Exercise 2: Essential Elements

This exercise asked for a sequence of six different poses lasting 10 minutes each. I didn’t have access to a model at the the time, and I did want to complete some studies of the unclothed figure. Due to lockdown I was unable to join a life drawing class, the only alternative was to work from photographs.
I did have several books on poses for artists, these while wasn’t as good as a real model was quite useful, every pose was photographed from various angles surrounding the model, from this you could get a better sense of the forms of the body, it was an acceptable middle ground.

I set a timer for 10 minutes, my aim was to use blocks of tone, I used the edge of the pencil to make my strokes broader, covering the space and rendering the forms quickly, refinements being sparred until the end.

\All but two of the studies showed a slight lean from the models central axis, that was the seated figure and the standing arms crossed. I have marked below where I believe the models centre of gravity and weight distribution would be calculated.

I found it hard to choose a preferred drawing, they all felt like the poses had a sense of distributed weight and mass, and I was pleased with the forms I described in the 10 minutes allotted to the task.

Exercise 3: Stance

This was an exercise comprised of quick 2 minute sketches with the emphasis on balance and observing the figures centre of gravity. I have marked on the image where I believed each central axis was during each pose. I noticed how much more confident I had become drawing the figure, especially ones that are off balance. I feel this section has definitely given me a greater understanding and the start of some good practices to draw a successful figure.

Exercise 4: Energy

This was another round of quick sketches focusing on energy, I used a brush pen, I enjoyed working this way on the loose sketches of Exercise 1: Quick studies and wanted to use it in a similar way to capture the motion of the subject. I asked my subject (Kathleen) to stretch, lean and pull in various poses, everything seemed to affect the poses, if my placement of the feet was off slightly then the poses intensity was reduced. I refined my lines until I was happy they conveyed the correct amount of force, weight distribution and any other physics that applied.

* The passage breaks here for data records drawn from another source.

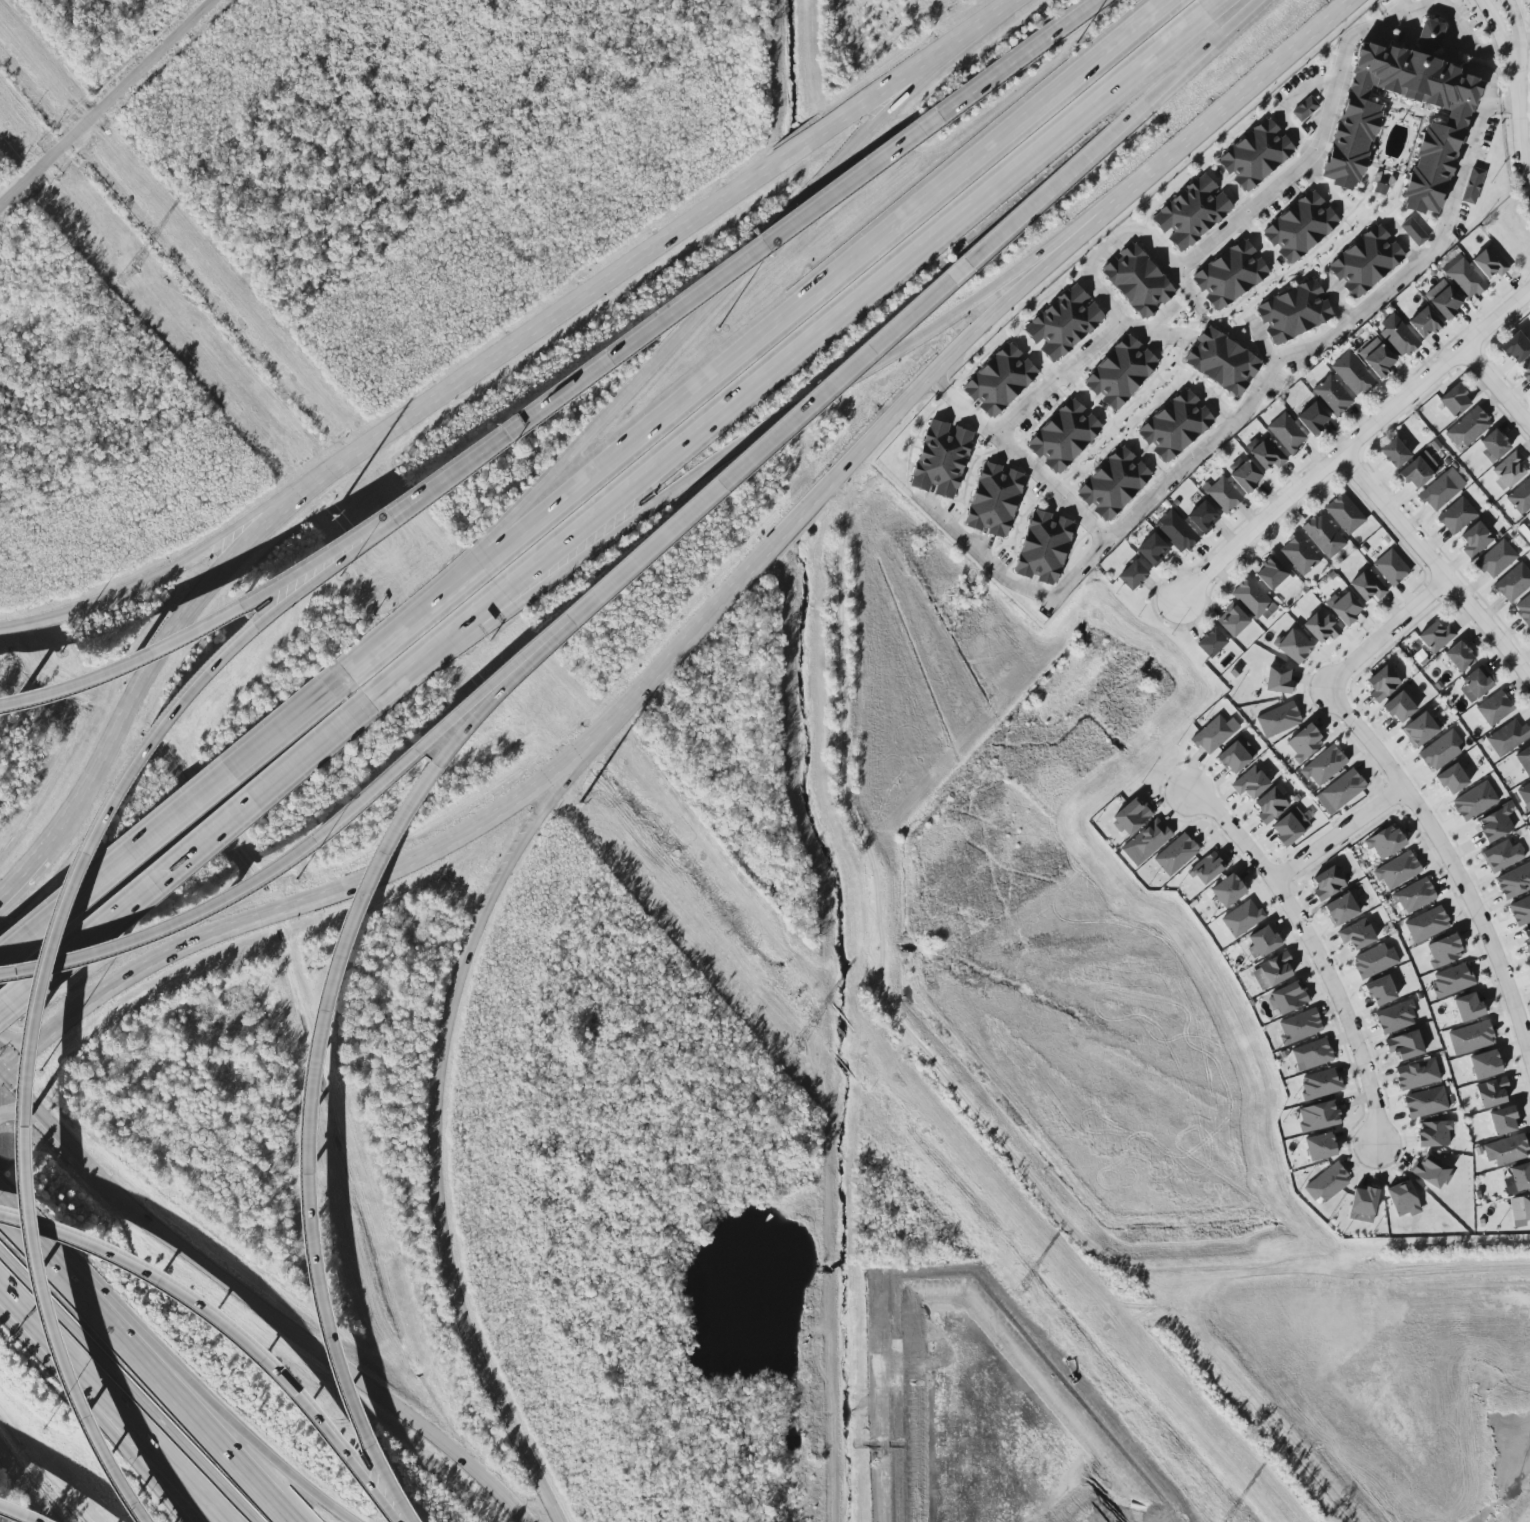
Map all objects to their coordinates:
road: (1454, 22)
building: (1430, 35)
road: (963, 36)
road: (1524, 42)
road: (1503, 43)
road: (1518, 44)
road: (1019, 58)
road: (1257, 89)
road: (107, 103)
road: (1287, 104)
road: (1510, 104)
building: (1304, 109)
road: (1115, 132)
road: (1521, 137)
road: (1526, 150)
building: (1436, 152)
building: (1256, 155)
building: (1472, 186)
building: (1192, 213)
building: (1300, 227)
building: (1413, 232)
road: (1148, 240)
building: (1366, 261)
building: (1489, 262)
power tower: (125, 275)
building: (1230, 275)
building: (1463, 277)
road: (610, 281)
building: (1137, 281)
building: (1442, 299)
building: (1294, 312)
road: (658, 319)
building: (1424, 322)
building: (1063, 323)
building: (1397, 336)
road: (814, 345)
road: (763, 346)
building: (1515, 347)
building: (1377, 357)
building: (1221, 361)
road: (943, 362)
building: (1526, 372)
building: (1120, 373)
building: (1352, 374)
road: (1268, 375)
road: (648, 380)
building: (1000, 380)
road: (937, 382)
road: (1496, 387)
building: (1332, 395)
building: (1454, 401)
building: (1312, 418)
building: (1175, 426)
building: (1467, 427)
building: (1285, 433)
road: (777, 435)
building: (1064, 436)
road: (1353, 443)
building: (1493, 445)
building: (1265, 453)
building: (1394, 453)
building: (941, 460)
building: (1418, 470)
building: (1508, 470)
road: (743, 472)
building: (1243, 474)
building: (1113, 484)
building: (1441, 489)
building: (1223, 495)
building: (1520, 497)
building: (994, 500)
building: (1344, 513)
building: (1456, 515)
power tower: (329, 517)
building: (1203, 517)
building: (1176, 531)
building: (1323, 535)
road: (235, 536)
building: (1474, 540)
building: (1044, 547)
building: (1152, 550)
building: (1298, 554)
building: (1496, 559)
road: (1435, 566)
building: (1390, 567)
building: (1132, 575)
building: (1273, 575)
road: (1017, 582)
building: (1513, 582)
building: (1366, 585)
building: (1253, 599)
building: (1343, 607)
building: (1523, 609)
road: (82, 610)
building: (1231, 619)
road: (194, 626)
building: (1320, 626)
building: (1529, 629)
building: (1529, 631)
road: (1386, 633)
building: (1435, 636)
building: (1210, 643)
building: (1292, 646)
building: (1459, 656)
road: (158, 659)
building: (1277, 680)
building: (1381, 684)
building: (1473, 685)
road: (385, 703)
building: (1399, 707)
building: (1494, 708)
building: (1278, 719)
building: (1419, 730)
building: (1214, 734)
building: (1507, 737)
building: (1304, 743)
building: (1439, 751)
building: (1235, 755)
building: (1524, 760)
building: (1323, 765)
building: (1451, 779)
building: (1249, 783)
building: (1340, 791)
building: (1524, 793)
building: (1474, 801)
power tower: (579, 805)
building: (1269, 805)
building: (1131, 816)
building: (1494, 824)
road: (174, 827)
building: (1289, 827)
road: (1339, 833)
building: (1148, 840)
building: (1384, 842)
building: (1175, 854)
building: (1501, 855)
road: (1450, 860)
road: (277, 863)
road: (406, 863)
road: (185, 868)
building: (1207, 868)
building: (1397, 870)
road: (22, 877)
building: (1514, 881)
building: (1327, 883)
building: (1227, 890)
building: (1413, 896)
building: (1340, 909)
building: (1520, 911)
building: (1241, 918)
building: (1426, 924)
road: (477, 932)
building: (1356, 934)
building: (1526, 940)
building: (1262, 942)
road: (1315, 950)
building: (1443, 951)
building: (1373, 960)
road: (28, 969)
building: (1271, 972)
building: (1451, 980)
building: (1380, 990)
building: (1286, 998)
building: (1467, 1006)
building: (1395, 1017)
building: (1299, 1026)
building: (1470, 1037)
road: (15, 1045)
building: (1404, 1045)
power tower: (789, 1053)
building: (1311, 1054)
building: (1484, 1064)
building: (1416, 1074)
road: (2, 1075)
road: (301, 1076)
traffic signals: (5, 1078)
road: (2, 1080)
building: (1320, 1084)
building: (1491, 1092)
building: (1425, 1102)
road: (32, 1106)
building: (1317, 1116)
building: (1502, 1120)
road: (30, 1122)
building: (1433, 1133)
building: (1319, 1146)
building: (1505, 1150)
road: (77, 1153)
building: (1430, 1171)
building: (1518, 1178)
building: (1327, 1183)
building: (1402, 1199)
building: (1362, 1204)
building: (1520, 1210)
power tower: (1018, 1292)
road: (226, 1330)
road: (468, 1335)
road: (32, 1337)
road: (315, 1343)
road: (142, 1365)
road: (125, 1387)
road: (214, 1406)
road: (123, 1445)
road: (135, 1446)
road: (27, 1484)
road: (13, 1514)

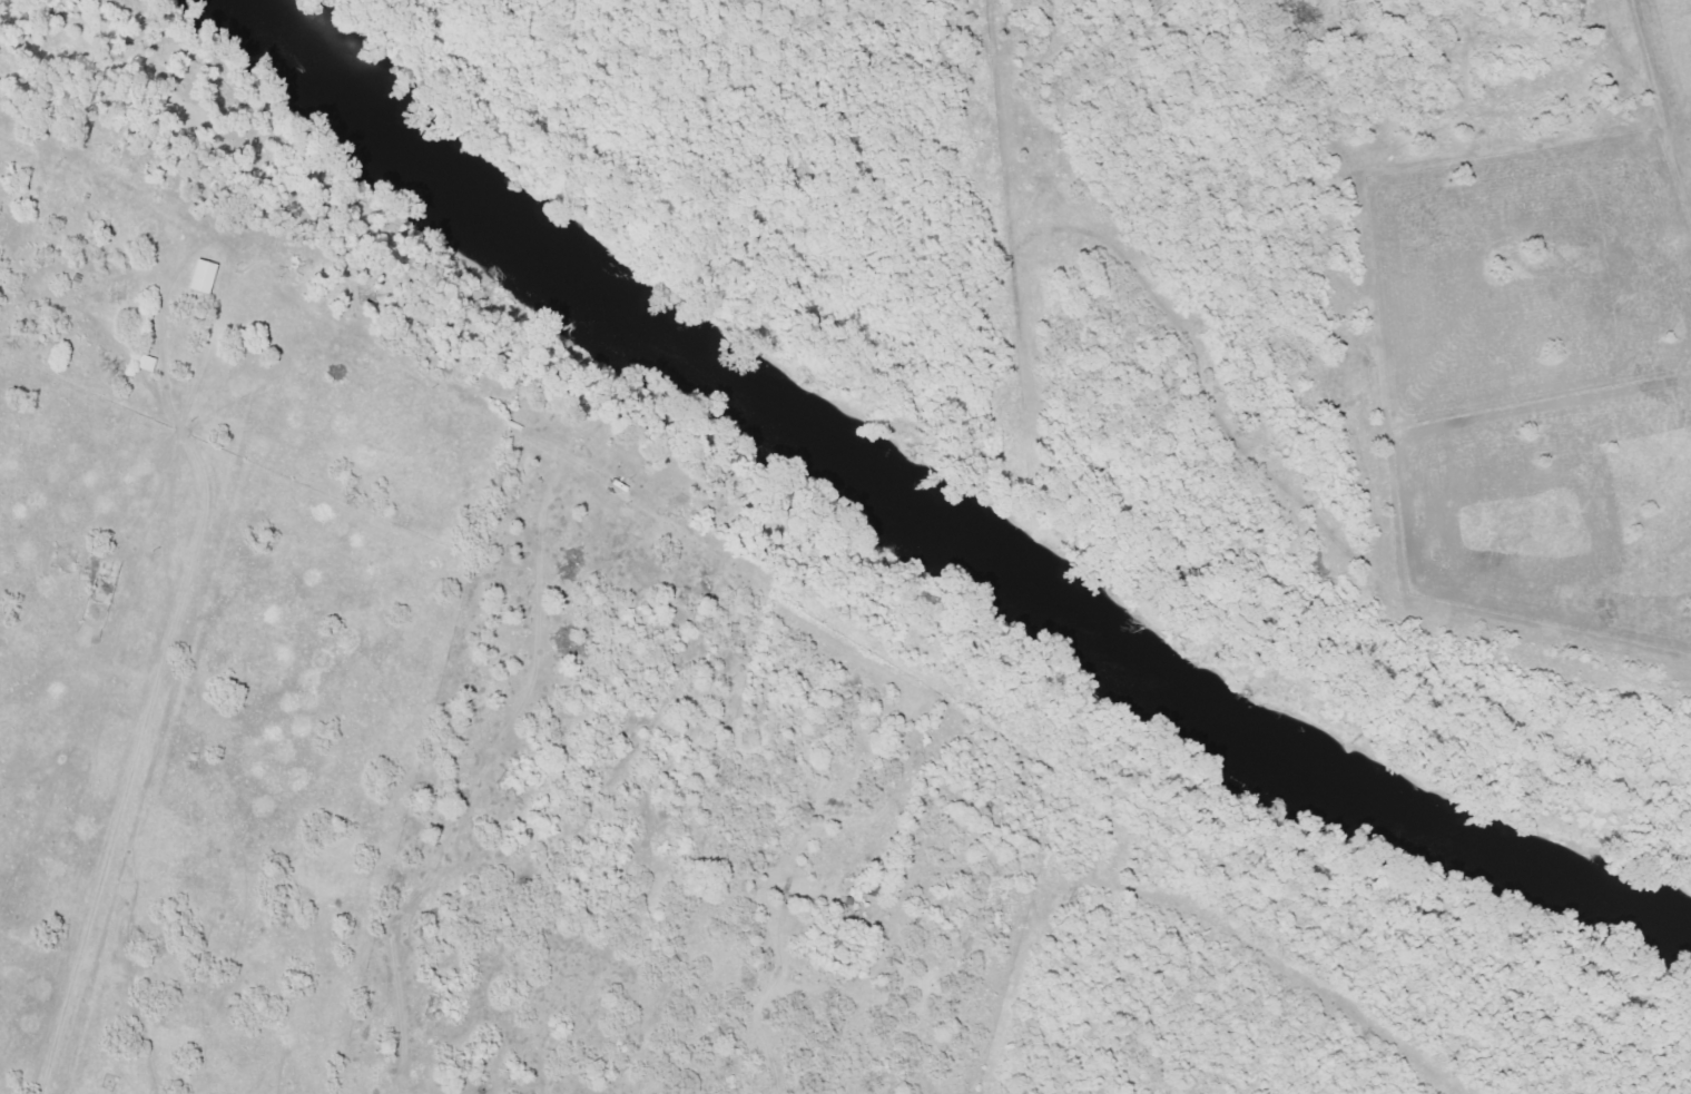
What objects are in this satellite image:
building: (201, 275)
building: (143, 361)
road: (1371, 428)
river: (931, 523)
road: (759, 589)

A reaching stretch, a pulling force with the right arm against the left

leaning backwards on the door handles, the tension in the arms taking the majority of the backwards force

cross armed lean, the weight on the subjects left foot, countered by the extension of the right leg

leaning over the counter reaching for the computer mouse, weight on the left leg and supported by the stool on the right leg.

Exercise 1: The structure of the human body

I used this exercise to get a greater understanding of not only the shape and form of the body parts but their function as a mechanical object. I tried to cover the whole body and picked out some of the more complicated structures and their relation to each other not only in position but size also.